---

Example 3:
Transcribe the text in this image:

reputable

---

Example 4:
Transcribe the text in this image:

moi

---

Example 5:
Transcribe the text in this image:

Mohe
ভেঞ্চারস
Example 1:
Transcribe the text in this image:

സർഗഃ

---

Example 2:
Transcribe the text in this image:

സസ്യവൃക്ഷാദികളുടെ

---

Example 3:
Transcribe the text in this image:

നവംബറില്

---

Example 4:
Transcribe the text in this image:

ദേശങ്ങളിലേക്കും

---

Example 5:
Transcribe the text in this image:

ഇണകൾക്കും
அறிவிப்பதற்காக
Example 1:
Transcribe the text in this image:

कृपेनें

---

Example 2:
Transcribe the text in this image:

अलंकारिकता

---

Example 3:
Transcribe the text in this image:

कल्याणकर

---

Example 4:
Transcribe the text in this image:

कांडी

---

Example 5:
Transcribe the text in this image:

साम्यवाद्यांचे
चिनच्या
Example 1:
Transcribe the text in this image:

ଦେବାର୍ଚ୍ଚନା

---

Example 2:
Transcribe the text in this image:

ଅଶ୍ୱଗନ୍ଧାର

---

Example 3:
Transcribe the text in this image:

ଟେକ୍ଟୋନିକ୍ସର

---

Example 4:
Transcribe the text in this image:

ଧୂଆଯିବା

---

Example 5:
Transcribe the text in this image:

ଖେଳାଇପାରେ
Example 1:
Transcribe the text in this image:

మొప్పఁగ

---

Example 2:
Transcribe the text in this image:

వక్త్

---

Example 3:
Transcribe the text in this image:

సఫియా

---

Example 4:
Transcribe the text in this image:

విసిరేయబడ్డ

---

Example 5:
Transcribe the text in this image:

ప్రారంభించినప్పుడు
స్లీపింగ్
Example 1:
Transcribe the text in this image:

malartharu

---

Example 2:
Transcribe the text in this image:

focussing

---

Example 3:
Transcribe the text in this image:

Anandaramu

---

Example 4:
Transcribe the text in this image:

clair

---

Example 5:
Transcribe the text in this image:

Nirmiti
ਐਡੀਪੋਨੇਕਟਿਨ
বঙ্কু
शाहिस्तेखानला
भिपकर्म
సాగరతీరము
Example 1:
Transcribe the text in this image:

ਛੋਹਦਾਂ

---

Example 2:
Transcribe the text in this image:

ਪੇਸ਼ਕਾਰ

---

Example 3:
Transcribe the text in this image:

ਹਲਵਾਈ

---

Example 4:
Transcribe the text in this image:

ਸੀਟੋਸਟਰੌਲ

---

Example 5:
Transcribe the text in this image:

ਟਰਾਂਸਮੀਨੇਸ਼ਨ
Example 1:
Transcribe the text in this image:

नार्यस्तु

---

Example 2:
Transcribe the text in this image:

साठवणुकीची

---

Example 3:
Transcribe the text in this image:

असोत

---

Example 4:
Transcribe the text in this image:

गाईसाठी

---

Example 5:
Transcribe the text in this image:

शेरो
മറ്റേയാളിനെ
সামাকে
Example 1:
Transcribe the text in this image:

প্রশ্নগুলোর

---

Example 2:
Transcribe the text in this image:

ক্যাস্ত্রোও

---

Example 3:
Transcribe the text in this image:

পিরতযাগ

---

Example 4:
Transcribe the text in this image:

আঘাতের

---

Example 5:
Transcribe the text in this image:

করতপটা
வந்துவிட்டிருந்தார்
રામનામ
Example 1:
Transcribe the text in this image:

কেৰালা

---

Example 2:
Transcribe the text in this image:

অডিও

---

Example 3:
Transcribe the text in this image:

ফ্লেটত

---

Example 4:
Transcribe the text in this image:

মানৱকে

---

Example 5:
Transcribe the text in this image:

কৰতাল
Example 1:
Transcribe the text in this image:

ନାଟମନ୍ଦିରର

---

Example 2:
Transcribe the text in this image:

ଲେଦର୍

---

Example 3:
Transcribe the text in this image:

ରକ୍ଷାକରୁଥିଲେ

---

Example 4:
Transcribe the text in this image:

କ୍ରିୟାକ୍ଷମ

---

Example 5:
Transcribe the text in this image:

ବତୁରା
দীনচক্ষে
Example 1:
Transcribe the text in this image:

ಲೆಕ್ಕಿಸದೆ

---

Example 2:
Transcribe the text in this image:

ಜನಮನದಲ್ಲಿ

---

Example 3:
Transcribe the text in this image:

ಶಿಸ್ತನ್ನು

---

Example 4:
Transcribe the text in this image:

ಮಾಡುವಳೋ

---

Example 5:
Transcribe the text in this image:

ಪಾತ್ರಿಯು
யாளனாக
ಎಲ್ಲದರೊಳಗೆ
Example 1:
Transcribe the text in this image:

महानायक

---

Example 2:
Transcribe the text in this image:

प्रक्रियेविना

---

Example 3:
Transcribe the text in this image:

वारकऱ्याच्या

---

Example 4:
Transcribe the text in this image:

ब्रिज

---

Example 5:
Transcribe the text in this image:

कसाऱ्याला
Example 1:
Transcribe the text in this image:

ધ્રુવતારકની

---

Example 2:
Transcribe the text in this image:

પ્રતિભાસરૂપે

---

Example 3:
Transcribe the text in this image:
-*-
● **Try it**
This exercise requires the entries above to be restated exactly.

● **Result for this exercise**
---

Example 3:
Transcribe the text in this image:

reputable

---

Example 4:
Transcribe the text in this image:

moi

---

Example 5:
Transcribe the text in this image:

Mohe
ভেঞ্চারস
Example 1:
Transcribe the text in this image:

സർഗഃ

---

Example 2:
Transcribe the text in this image:

സസ്യവൃക്ഷാദികളുടെ

---

Example 3:
Transcribe the text in this image:

നവംബറില്

---

Example 4:
Transcribe the text in this image:

ദേശങ്ങളിലേക്കും

---

Example 5:
Transcribe the text in this image:

ഇണകൾക്കും
அறிவிப்பதற்காக
Example 1:
Transcribe the text in this image:

कृपेनें

---

Example 2:
Transcribe the text in this image:

अलंकारिकता

---

Example 3:
Transcribe the text in this image:

कल्याणकर

---

Example 4:
Transcribe the text in this image:

कांडी

---

Example 5:
Transcribe the text in this image:

साम्यवाद्यांचे
चिनच्या
Example 1:
Transcribe the text in this image:

ଦେବାର୍ଚ୍ଚନା

---

Example 2:
Transcribe the text in this image:

ଅଶ୍ୱଗନ୍ଧାର

---

Example 3:
Transcribe the text in this image:

ଟେକ୍ଟୋନିକ୍ସର

---

Example 4:
Transcribe the text in this image:

ଧୂଆଯିବା

---

Example 5:
Transcribe the text in this image:

ଖେଳାଇପାରେ
Example 1:
Transcribe the text in this image:

మొప్పఁగ

---

Example 2:
Transcribe the text in this image:

వక్త్

---

Example 3:
Transcribe the text in this image:

సఫియా

---

Example 4:
Transcribe the text in this image:

విసిరేయబడ్డ

---

Example 5:
Transcribe the text in this image:

ప్రారంభించినప్పుడు
స్లీపింగ్
Example 1:
Transcribe the text in this image:

malartharu

---

Example 2:
Transcribe the text in this image:

focussing

---

Example 3:
Transcribe the text in this image:

Anandaramu

---

Example 4:
Transcribe the text in this image:

clair

---

Example 5:
Transcribe the text in this image:

Nirmiti
ਐਡੀਪੋਨੇਕਟਿਨ
বঙ্কু
शाहिस्तेखानला
भिपकर्म
సాగరతీరము
Example 1:
Transcribe the text in this image:

ਛੋਹਦਾਂ

---

Example 2:
Transcribe the text in this image:

ਪੇਸ਼ਕਾਰ

---

Example 3:
Transcribe the text in this image:

ਹਲਵਾਈ

---

Example 4:
Transcribe the text in this image:

ਸੀਟੋਸਟਰੌਲ

---

Example 5:
Transcribe the text in this image:

ਟਰਾਂਸਮੀਨੇਸ਼ਨ
Example 1:
Transcribe the text in this image:

नार्यस्तु

---

Example 2:
Transcribe the text in this image:

साठवणुकीची

---

Example 3:
Transcribe the text in this image:

असोत

---

Example 4:
Transcribe the text in this image:

गाईसाठी

---

Example 5:
Transcribe the text in this image:

शेरो
മറ്റേയാളിനെ
সামাকে
Example 1:
Transcribe the text in this image:

প্রশ্নগুলোর

---

Example 2:
Transcribe the text in this image:

ক্যাস্ত্রোও

---

Example 3:
Transcribe the text in this image:

পিরতযাগ

---

Example 4:
Transcribe the text in this image:

আঘাতের

---

Example 5:
Transcribe the text in this image:

করতপটা
வந்துவிட்டிருந்தார்
રામનામ
Example 1:
Transcribe the text in this image:

কেৰালা

---

Example 2:
Transcribe the text in this image:

অডিও

---

Example 3:
Transcribe the text in this image:

ফ্লেটত

---

Example 4:
Transcribe the text in this image:

মানৱকে

---

Example 5:
Transcribe the text in this image:

কৰতাল
Example 1:
Transcribe the text in this image:

ନାଟମନ୍ଦିରର

---

Example 2:
Transcribe the text in this image:

ଲେଦର୍

---

Example 3:
Transcribe the text in this image:

ରକ୍ଷାକରୁଥିଲେ

---

Example 4:
Transcribe the text in this image:

କ୍ରିୟାକ୍ଷମ

---

Example 5:
Transcribe the text in this image:

ବତୁରା
দীনচক্ষে
Example 1:
Transcribe the text in this image:

ಲೆಕ್ಕಿಸದೆ

---

Example 2:
Transcribe the text in this image:

ಜನಮನದಲ್ಲಿ

---

Example 3:
Transcribe the text in this image:

ಶಿಸ್ತನ್ನು

---

Example 4:
Transcribe the text in this image:

ಮಾಡುವಳೋ

---

Example 5:
Transcribe the text in this image:

ಪಾತ್ರಿಯು
யாளனாக
ಎಲ್ಲದರೊಳಗೆ
Example 1:
Transcribe the text in this image:

महानायक

---

Example 2:
Transcribe the text in this image:

प्रक्रियेविना

---

Example 3:
Transcribe the text in this image:

वारकऱ्याच्या

---

Example 4:
Transcribe the text in this image:

ब्रिज

---

Example 5:
Transcribe the text in this image:

कसाऱ्याला
Example 1:
Transcribe the text in this image:

ધ્રુવતારકની

---

Example 2:
Transcribe the text in this image:

પ્રતિભાસરૂપે

---

Example 3:
Transcribe the text in this image:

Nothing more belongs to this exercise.